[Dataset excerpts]
--------------------------------

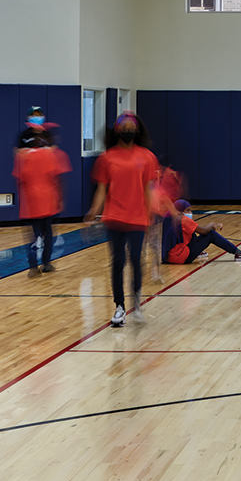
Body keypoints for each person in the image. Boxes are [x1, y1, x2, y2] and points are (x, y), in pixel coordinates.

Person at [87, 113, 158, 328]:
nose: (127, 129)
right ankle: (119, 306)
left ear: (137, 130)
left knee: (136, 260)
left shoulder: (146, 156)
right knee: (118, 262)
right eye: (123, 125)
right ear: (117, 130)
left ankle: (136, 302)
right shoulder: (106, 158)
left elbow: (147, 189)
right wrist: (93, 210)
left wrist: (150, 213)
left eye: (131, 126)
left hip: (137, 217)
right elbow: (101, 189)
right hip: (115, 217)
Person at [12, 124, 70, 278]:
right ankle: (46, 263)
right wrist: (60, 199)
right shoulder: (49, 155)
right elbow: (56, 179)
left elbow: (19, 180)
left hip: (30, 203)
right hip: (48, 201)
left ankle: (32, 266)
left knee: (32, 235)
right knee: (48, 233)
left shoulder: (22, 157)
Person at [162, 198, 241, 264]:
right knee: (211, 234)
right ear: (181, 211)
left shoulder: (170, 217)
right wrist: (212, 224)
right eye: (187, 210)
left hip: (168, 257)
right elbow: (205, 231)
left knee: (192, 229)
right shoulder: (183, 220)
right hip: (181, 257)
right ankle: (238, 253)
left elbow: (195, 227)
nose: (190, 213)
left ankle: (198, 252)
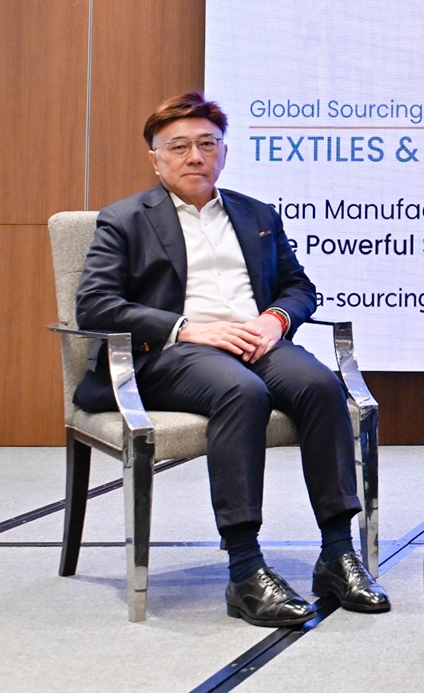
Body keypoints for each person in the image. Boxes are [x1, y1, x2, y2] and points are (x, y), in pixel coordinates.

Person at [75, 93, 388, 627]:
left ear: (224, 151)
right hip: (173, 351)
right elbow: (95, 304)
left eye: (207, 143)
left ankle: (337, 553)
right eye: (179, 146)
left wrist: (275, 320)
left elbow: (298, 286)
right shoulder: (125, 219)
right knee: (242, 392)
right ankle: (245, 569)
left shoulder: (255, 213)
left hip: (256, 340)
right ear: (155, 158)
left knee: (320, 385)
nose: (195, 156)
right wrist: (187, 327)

--------------------------------

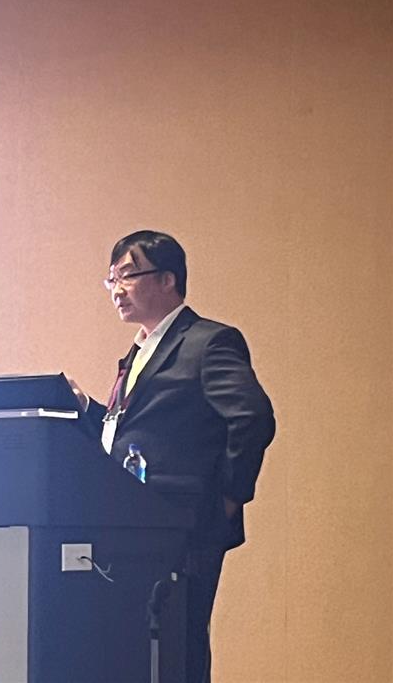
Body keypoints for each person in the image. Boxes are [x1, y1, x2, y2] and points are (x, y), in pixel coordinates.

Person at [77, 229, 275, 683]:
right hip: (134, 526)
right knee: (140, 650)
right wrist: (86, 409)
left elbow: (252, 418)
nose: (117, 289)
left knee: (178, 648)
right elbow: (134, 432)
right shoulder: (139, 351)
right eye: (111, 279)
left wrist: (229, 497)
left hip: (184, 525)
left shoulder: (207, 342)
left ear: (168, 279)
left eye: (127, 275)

--------------------------------

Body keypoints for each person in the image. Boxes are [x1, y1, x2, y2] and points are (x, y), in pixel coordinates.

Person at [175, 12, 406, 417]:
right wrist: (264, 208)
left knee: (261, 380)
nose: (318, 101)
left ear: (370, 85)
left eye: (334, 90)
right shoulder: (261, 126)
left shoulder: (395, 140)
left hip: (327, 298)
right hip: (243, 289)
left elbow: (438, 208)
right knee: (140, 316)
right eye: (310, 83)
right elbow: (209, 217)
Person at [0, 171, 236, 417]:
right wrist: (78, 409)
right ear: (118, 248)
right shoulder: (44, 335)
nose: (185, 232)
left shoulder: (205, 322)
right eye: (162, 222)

--------------------------------

**WHAT YOU WILL DO**
What are the lines, exactly as written above, from the line with "left eye: (131, 126)" to the line with "left shoulder: (22, 157)", both included? Output only those.

**TASK OUTPUT**
left eye: (131, 126)
left hip: (137, 217)
right elbow: (101, 189)
right hip: (115, 217)
Person at [12, 124, 70, 278]:
right ankle: (46, 263)
right wrist: (60, 199)
right shoulder: (49, 155)
right elbow: (56, 179)
left elbow: (19, 180)
left hip: (30, 203)
right hip: (48, 201)
left ankle: (32, 266)
left knee: (32, 235)
right knee: (48, 233)
left shoulder: (22, 157)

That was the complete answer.